*WORK INSTRUCTIONS:*
Pull out each line of the rows below that contains the word "form", and copy those lines unchanged.

*WORKING DATA:*
********

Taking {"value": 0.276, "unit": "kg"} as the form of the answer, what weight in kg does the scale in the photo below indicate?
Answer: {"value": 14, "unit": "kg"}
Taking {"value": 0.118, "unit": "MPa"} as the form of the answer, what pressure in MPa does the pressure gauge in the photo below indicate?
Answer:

********

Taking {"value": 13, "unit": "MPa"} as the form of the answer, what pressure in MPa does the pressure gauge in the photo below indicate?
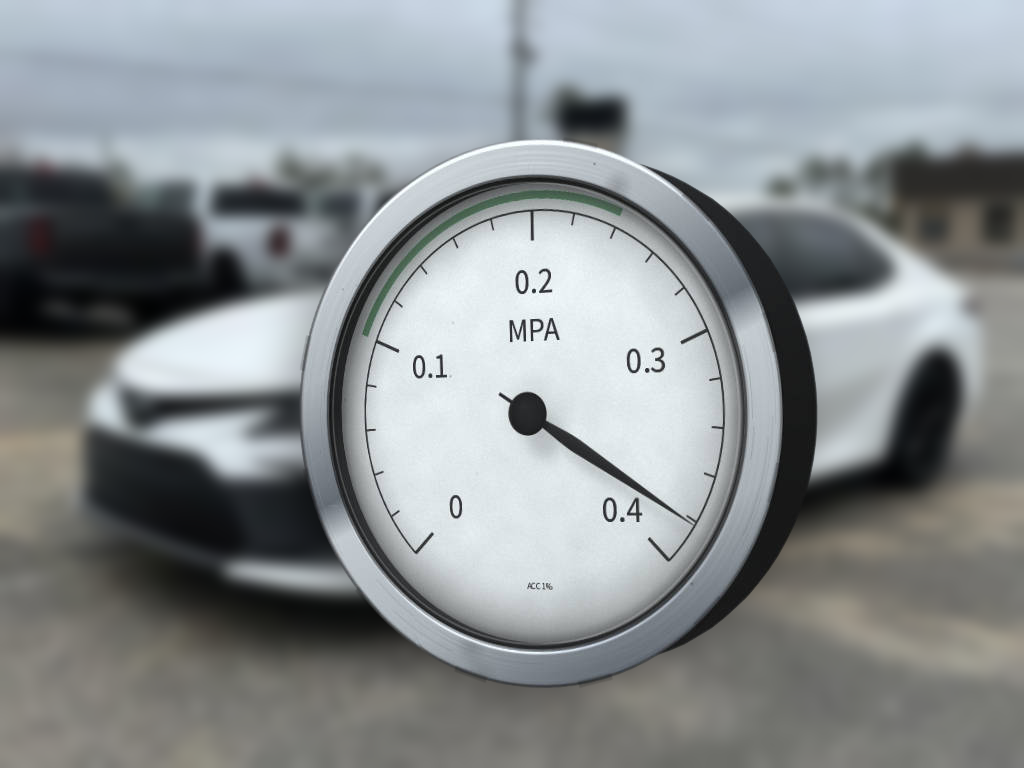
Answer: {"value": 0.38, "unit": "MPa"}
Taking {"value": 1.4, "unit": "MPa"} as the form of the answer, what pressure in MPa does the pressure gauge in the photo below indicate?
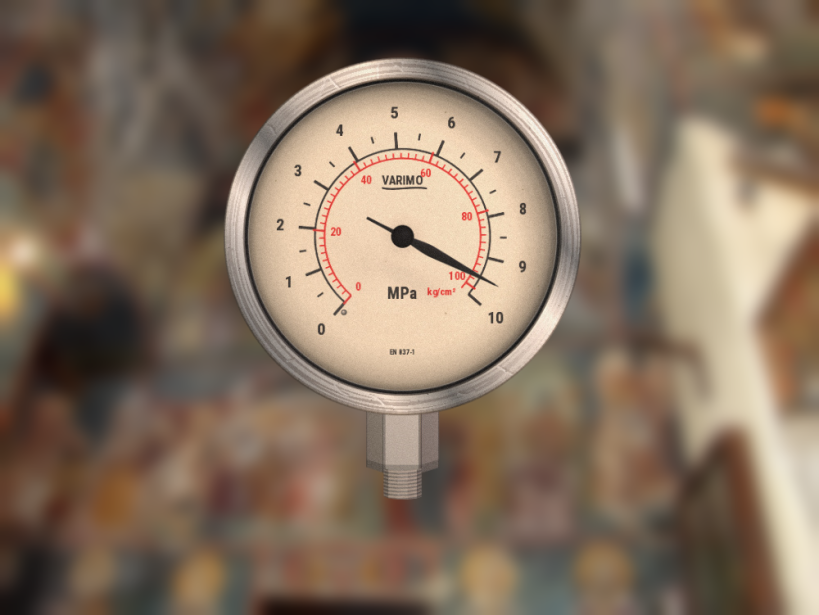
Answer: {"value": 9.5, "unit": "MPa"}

********

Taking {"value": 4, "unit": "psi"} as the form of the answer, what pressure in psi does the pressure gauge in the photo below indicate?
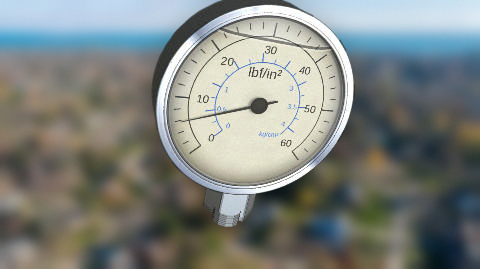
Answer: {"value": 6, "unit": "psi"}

********

*OUTPUT OF THE EXERCISE:*
Taking {"value": 0.276, "unit": "kg"} as the form of the answer, what weight in kg does the scale in the photo below indicate?
Taking {"value": 0.118, "unit": "MPa"} as the form of the answer, what pressure in MPa does the pressure gauge in the photo below indicate?
Taking {"value": 13, "unit": "MPa"} as the form of the answer, what pressure in MPa does the pressure gauge in the photo below indicate?
Taking {"value": 1.4, "unit": "MPa"} as the form of the answer, what pressure in MPa does the pressure gauge in the photo below indicate?
Taking {"value": 4, "unit": "psi"} as the form of the answer, what pressure in psi does the pressure gauge in the photo below indicate?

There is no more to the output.